--- Available records ---
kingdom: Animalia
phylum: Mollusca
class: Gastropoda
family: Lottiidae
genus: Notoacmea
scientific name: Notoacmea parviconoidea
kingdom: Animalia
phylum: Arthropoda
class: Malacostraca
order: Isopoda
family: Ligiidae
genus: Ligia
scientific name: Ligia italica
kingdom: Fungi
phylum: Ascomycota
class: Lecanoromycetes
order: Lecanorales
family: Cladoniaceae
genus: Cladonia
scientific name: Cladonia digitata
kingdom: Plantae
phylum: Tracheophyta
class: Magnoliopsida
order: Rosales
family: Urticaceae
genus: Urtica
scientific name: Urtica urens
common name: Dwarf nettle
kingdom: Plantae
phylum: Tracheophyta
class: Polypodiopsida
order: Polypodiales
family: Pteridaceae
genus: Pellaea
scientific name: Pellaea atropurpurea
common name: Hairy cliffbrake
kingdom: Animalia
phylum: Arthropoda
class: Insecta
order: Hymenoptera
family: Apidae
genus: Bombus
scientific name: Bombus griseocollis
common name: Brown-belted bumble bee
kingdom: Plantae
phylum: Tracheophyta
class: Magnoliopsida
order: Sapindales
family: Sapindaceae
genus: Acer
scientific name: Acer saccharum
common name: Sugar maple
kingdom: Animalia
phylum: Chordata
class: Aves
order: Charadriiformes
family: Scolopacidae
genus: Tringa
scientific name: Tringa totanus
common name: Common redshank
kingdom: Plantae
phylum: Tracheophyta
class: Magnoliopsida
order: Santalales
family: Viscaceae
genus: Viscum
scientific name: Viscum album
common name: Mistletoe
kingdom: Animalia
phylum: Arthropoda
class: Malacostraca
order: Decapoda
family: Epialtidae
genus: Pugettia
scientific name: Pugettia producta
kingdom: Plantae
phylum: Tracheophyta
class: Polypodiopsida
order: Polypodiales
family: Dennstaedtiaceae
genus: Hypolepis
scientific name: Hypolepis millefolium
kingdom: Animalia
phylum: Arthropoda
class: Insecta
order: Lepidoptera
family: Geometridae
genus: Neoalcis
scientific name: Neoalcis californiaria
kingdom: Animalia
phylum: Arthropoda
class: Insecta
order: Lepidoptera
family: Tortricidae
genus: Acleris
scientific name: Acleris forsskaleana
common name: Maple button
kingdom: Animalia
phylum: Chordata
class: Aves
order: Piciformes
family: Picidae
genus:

--- Stated goal ---
Write out the records again word for word, starting at the line that contains "scientific name: Acleris forsskaleana" and ending at the final line of the records, with both of those lines included.

--- Exercise response ---
scientific name: Acleris forsskaleana
common name: Maple button
kingdom: Animalia
phylum: Chordata
class: Aves
order: Piciformes
family: Picidae
genus:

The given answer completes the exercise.